A. You want proof but also acknowledged that proof can't come into play here. If it did--i.e. if she showed up with a taped recording, like one of Weinstein's victims did--you'd accuse her of inviting harassment in order to catch Kavanaugh in the act. Therefore, even though she has "proof," she's of disreputable character. No way for her to win that argument.
B. "Proof" is for juries and legal cases. We're not discussing Kavanaugh's criminality. We're discussing his fitness to serve on the supreme court. You don't need proof for this because it's clear, as you've already said, that "something happened." If that's clear, then we don't need to know exactly how long he held her down for, what kind if liquor he drank, how drunk she was, etc. etc. Something happened, and that's enough to question his nomination. It's not enough to put him in jail, however.
C. You seem to buy into this notion that women just be comin out the woodwork to accuse him because they don't like his views on abortion, or some such. If this was true--i.e. that we can dispose of public figures whose views we don't like--it would be happening way more than it does.

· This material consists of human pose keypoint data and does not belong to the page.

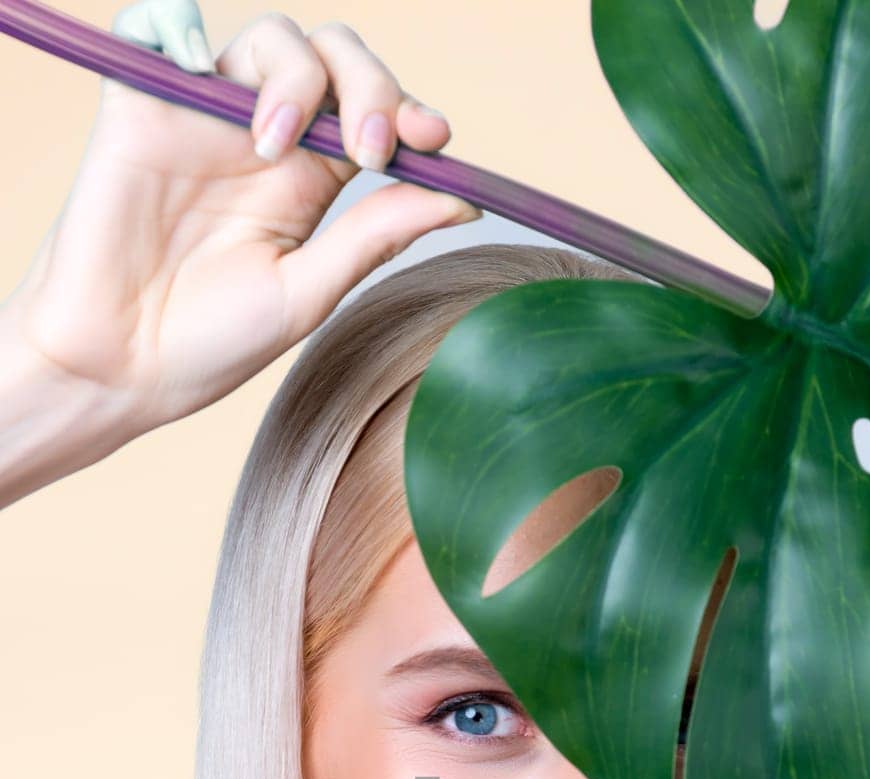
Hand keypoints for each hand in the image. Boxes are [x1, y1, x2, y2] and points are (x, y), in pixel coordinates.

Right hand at [9, 0, 479, 434]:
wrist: (120, 366)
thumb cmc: (211, 344)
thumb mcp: (308, 292)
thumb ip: (375, 235)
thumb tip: (461, 200)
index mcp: (312, 182)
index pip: (373, 115)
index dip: (408, 111)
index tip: (431, 137)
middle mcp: (265, 138)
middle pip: (335, 60)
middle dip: (368, 85)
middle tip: (365, 148)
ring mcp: (205, 117)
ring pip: (269, 39)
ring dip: (293, 74)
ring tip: (273, 144)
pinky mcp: (141, 105)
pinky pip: (156, 24)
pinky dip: (176, 22)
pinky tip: (198, 68)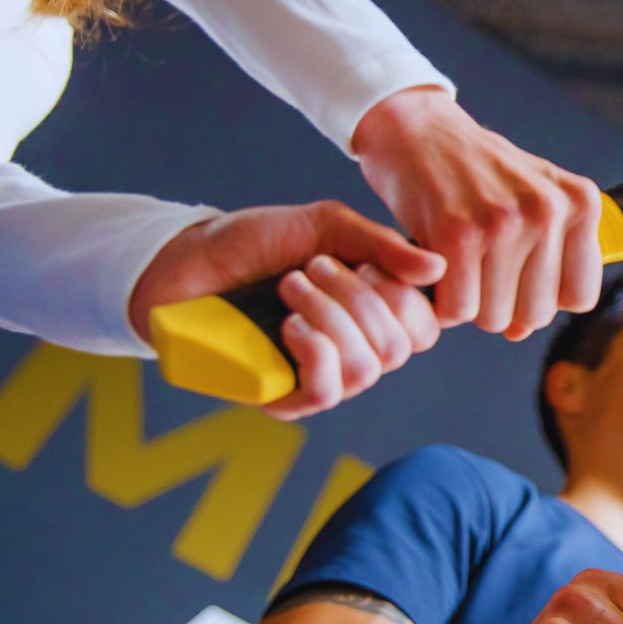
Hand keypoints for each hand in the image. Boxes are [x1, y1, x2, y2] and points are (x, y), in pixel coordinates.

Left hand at [129, 200, 445, 420]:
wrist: (183, 259)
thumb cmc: (253, 243)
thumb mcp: (325, 226)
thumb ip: (382, 245)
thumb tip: (439, 267)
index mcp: (374, 313)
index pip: (426, 327)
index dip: (406, 297)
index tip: (365, 263)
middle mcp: (356, 349)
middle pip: (400, 347)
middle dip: (360, 298)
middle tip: (314, 267)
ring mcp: (321, 376)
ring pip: (367, 369)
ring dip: (331, 317)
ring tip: (291, 286)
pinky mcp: (282, 397)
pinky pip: (327, 393)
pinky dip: (317, 352)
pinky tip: (290, 325)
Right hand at [353, 87, 604, 339]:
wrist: (418, 129)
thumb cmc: (477, 173)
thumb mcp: (532, 201)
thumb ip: (543, 267)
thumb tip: (520, 332)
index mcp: (581, 202)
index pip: (580, 297)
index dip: (543, 297)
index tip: (517, 275)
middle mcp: (550, 209)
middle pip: (535, 314)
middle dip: (503, 304)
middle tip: (480, 268)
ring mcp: (506, 220)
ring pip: (496, 318)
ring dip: (469, 303)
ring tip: (459, 263)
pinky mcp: (458, 231)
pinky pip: (459, 310)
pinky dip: (441, 302)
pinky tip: (438, 267)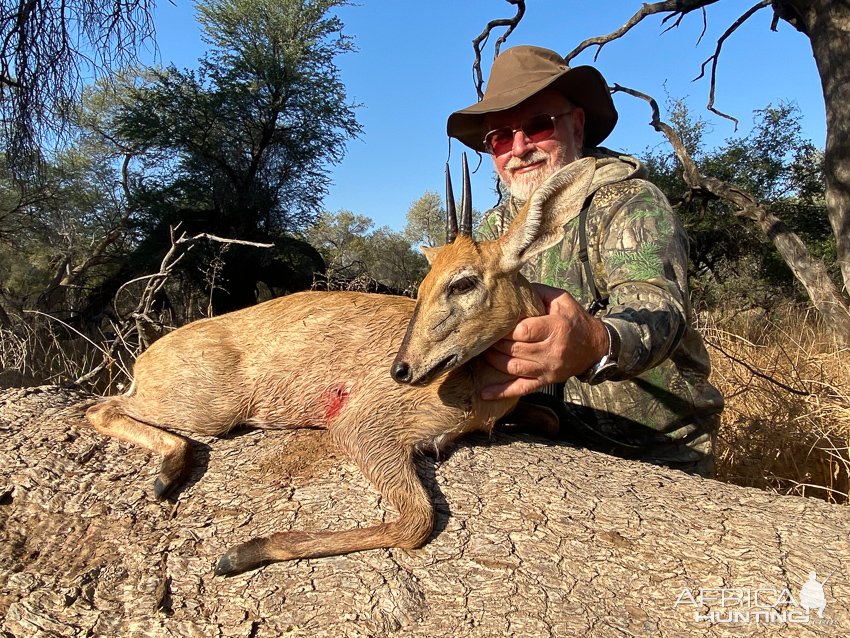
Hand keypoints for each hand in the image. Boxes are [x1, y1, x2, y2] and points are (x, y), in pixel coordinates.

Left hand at [481, 284, 608, 399]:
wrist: (595, 347)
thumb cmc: (574, 320)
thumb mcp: (561, 300)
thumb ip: (537, 292)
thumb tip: (511, 285)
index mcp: (556, 328)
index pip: (524, 331)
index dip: (505, 328)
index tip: (493, 322)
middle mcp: (552, 351)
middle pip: (515, 349)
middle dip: (495, 343)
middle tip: (481, 336)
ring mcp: (548, 368)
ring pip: (514, 368)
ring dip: (494, 361)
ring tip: (481, 352)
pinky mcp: (545, 380)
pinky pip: (521, 388)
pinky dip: (502, 392)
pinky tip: (484, 393)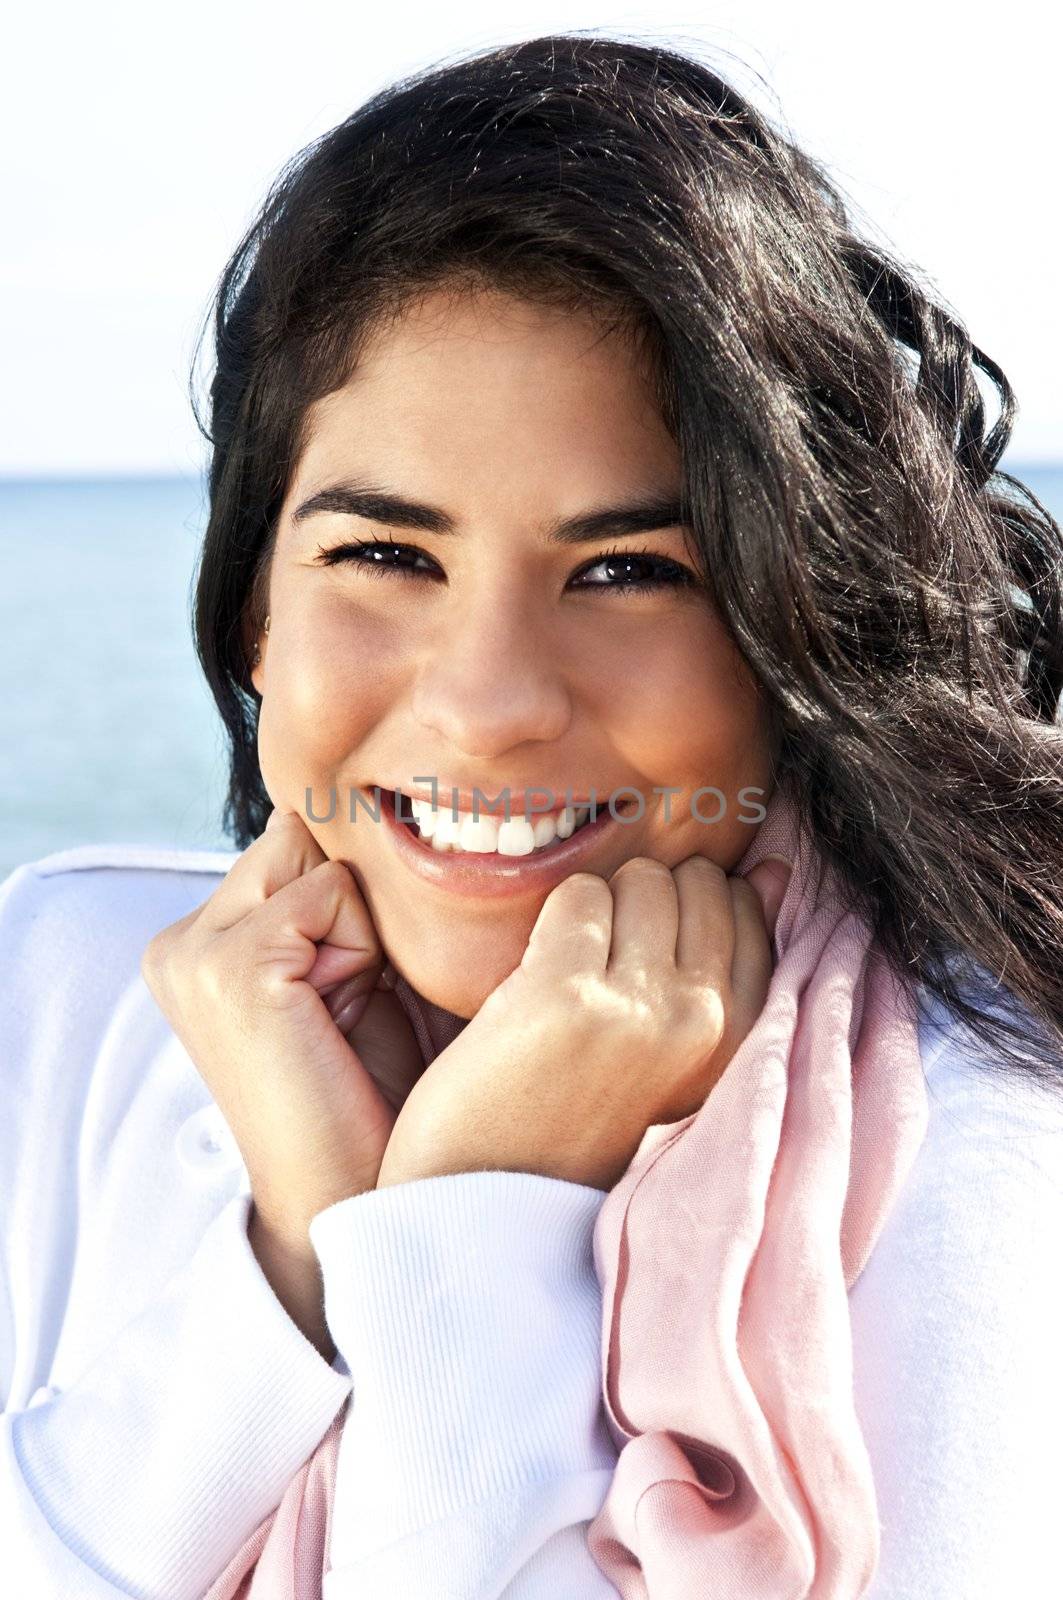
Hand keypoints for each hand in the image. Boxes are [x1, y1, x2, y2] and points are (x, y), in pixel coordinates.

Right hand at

The fact that it's happening more now speaks to our society's attempt to make up for years of shutting down accusers. That's not liberal weepy bullshit, it's what has actually been happening in this country for a long time. For too long it's been the accused who have the benefit of the doubt, when (also for too long) that's because accusers were actively dissuaded, if not prevented, from coming forward. Why would there be "proof" from that time when it was an era in which accusations like hers would have been disastrous for her? (although, of course, she did tell friends and colleagues, as several have testified) She made a conscious choice, so I'm not saying she had no agency; but her choice, due to circumstances at the time, shouldn't prohibit consequences for Kavanaugh now.
Your complete distrust of women in this case is more suspicious to me than the fact that more are coming forward. You've set up a case in your own mind in which there's no viable position for an accuser to take. I find your diagnosis of the "social cancer" to be the more serious "social cancer."
And yet their decisions set precedents for innumerable cases down the line.
Any use of the term "cultural decline" or any sort of equivalency is an automatic red-flag, imo.